Super efficient big business spent decades lecturing the public sector and small businesses about efficiency, only to be massively out performed in a crisis. This however won’t stop them from spending the next 10 years giving the same lectures, or discourage
Sadly the Government are determined to learn the wrong lessons from this.
Instead of allowing clinical leaders to build and organise successful teams, and empowering successful leaders more autonomy to create high preforming organisations, they are centralising power and control, taking away freedom to act. Decisions will revolve around Ministers and Special Political Advisors rather than patients or clinicians. Politicians with little or no work experience will use private sector comparisons as an excuse for another ill thought out re-organisation
Big business will learn the wrong lesson too. The disruption of Covid will encourage big companies to try and further reduce their headcount, in the hope of reducing the impact of future lockdowns. Some will do this through investing at last in new technology, but for lots of them it will be a repeat of the same failed strategies.
This all matters because the shock to come from Brexit is going to be a magnitude larger than the shock from Covid. it will hit all industry sectors, with some, like food supply, in danger of very severe disruption. Talking to large food and drink sectors the best they are hoping for now is significant disruption. The worst case is a lot worse than the empty shelves and panic buying we saw at the start of lockdown.
One business sector that failed the worst over the last few months has been warehousing and distribution. Supermarkets and Amazon have driven down the prices they pay for these services over decades, and created an industry with a chronic lack of investment, terrible working conditions and wages below the legal limit.
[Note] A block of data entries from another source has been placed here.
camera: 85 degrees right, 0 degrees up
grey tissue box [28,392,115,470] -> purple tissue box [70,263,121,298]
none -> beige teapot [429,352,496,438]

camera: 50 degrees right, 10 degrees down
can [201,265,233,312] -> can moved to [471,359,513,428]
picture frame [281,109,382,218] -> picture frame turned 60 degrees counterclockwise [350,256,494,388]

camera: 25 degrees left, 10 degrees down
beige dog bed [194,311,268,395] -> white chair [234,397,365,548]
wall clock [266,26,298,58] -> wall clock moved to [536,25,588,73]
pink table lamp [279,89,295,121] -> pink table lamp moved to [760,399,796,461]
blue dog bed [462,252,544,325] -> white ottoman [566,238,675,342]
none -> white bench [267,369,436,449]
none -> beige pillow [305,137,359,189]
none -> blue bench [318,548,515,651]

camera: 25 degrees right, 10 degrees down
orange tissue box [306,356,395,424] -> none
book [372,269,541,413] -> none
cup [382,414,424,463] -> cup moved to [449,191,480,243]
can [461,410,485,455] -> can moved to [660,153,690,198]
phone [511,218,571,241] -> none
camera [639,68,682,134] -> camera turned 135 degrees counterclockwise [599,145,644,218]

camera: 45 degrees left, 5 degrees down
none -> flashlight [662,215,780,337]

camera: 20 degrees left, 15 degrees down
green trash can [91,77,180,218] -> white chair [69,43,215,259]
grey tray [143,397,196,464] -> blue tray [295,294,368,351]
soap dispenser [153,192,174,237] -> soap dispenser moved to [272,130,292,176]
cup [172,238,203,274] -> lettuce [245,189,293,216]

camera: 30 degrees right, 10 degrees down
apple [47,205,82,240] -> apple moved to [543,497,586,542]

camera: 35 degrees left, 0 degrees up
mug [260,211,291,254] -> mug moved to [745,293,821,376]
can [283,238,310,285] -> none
From big household names to small local suppliers this sector came close to collapse during Covid. I can offer no assurance that they can survive the shock of Brexit without huge and prolonged disruption, affecting all businesses and households across the UK. Incredibly the Government has only just launched a consultation on future arrangements for moving goods around the UK.
I can mitigate these risks for my family by stockpiling grown rice, lentils and flour. You should do the same. As a business I have fewer options other than buying a van and driving Gin around the UK myself.
The worst times are ahead of us, not behind us.